Jaramillo had a last look at Homer’s room before leaving. He couldn’t understand why the man didn’t get somewhere else more decent. He couldn’t bring his business associates to meet the man who had sold the inhabitants of the jungle.

Homer shut the door after Jaramillo left and went into the shop. He opened the safe and looked for his papers. He, as the owner of the shop, authorised himself to open a few tins of food.

He had a good dinner last night. Then he barked for a short time before retiring to his boxes, where he dreamed of dollar bills raining down from the sky.

He also authorised himself to eat another piece of bread for breakfast the next morning. He had to look for his other half now that he was a married man.

The situation of our young executive improved after his marriage. He ate fish, meat or even eggs three times a week. He looked healthier and masturbated often.

Homer made a lot of money. Taxes had also gone up in spite of all the tricks he used. He could feed himself for ten years with the money he spent in tax.

His brain started to work. Up to now he had lived following the right path. He said he would go to the jungle and everyone supported him. He had sent the heads to the US. He noticed the sea and now his boats sold contraband.

He looked nervous as he served the few customers who ventured into the shop that morning. Then a beautiful girl came in.

Her long black hair went down to her waist and she wore colourful clothes. Homer had never had anything to do with women as his entire life had been spent making money.

She was a widow. Her husband had been killed in the violence the country had been experiencing.

She bought silk stockings. Homer imagined her trying them within the confines of her own room.

“I wish someone did something to end our poverty,” she said before leaving the shop.

The image of the woman stayed in Homer’s mind. She was young and beautiful but she needed help. That evening he authorised himself to open a tin of sardines before retiring to his boxes. As he reflected in the business of the day, he remembered the poor young widow.

The country went through a bad patch. Every day men, women and children appeared dead and nobody cared. Genocide became one of the national industries just as football and politics.

Widowers with a lot of children were numerous. Why didn’t anybody help them?

Homer’s eyes filled with tears. He had another ingenious idea. The woman had not left her name. She had only wanted to buy stockings.

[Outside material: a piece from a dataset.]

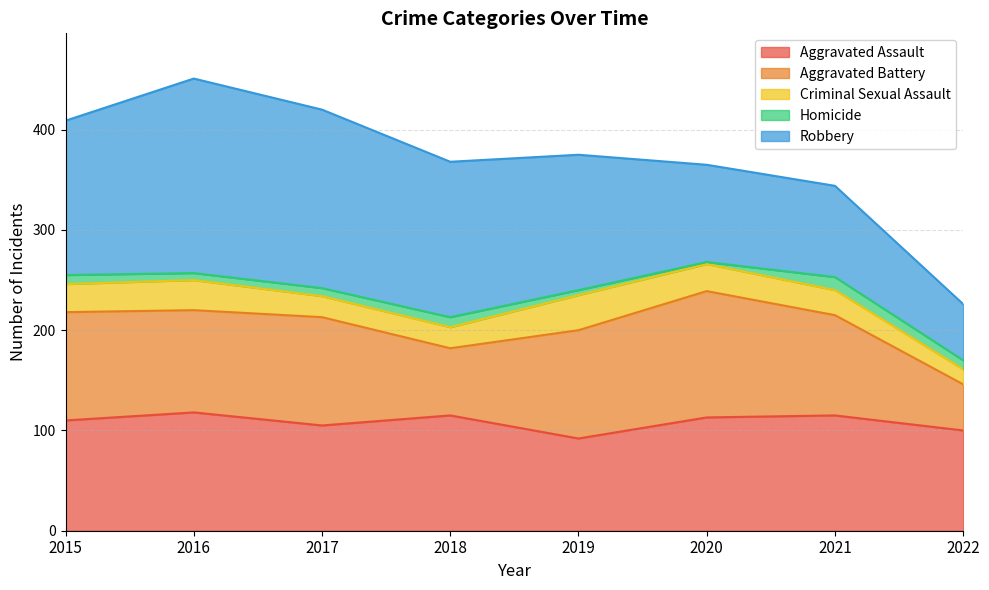

Is it true that Criminal Sexual Assault equals 30 at 2016?

True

He had to help people like her to have a better life. As he cruised the poor parts of the city in his old bicycle, he wanted to find land to build houses. They would be called: “Poor Widow’s Housing.”

He found a cheap place to buy. It lay in a low plain without any water, light or sewer. He paid for some houses to be built while the weather was good. Each unit had three rooms with a muddy floor and no toilet.

Homer stood by the houses while the work was carried out. He didn’t want the workers stealing the bricks or charging him for the work they had not done.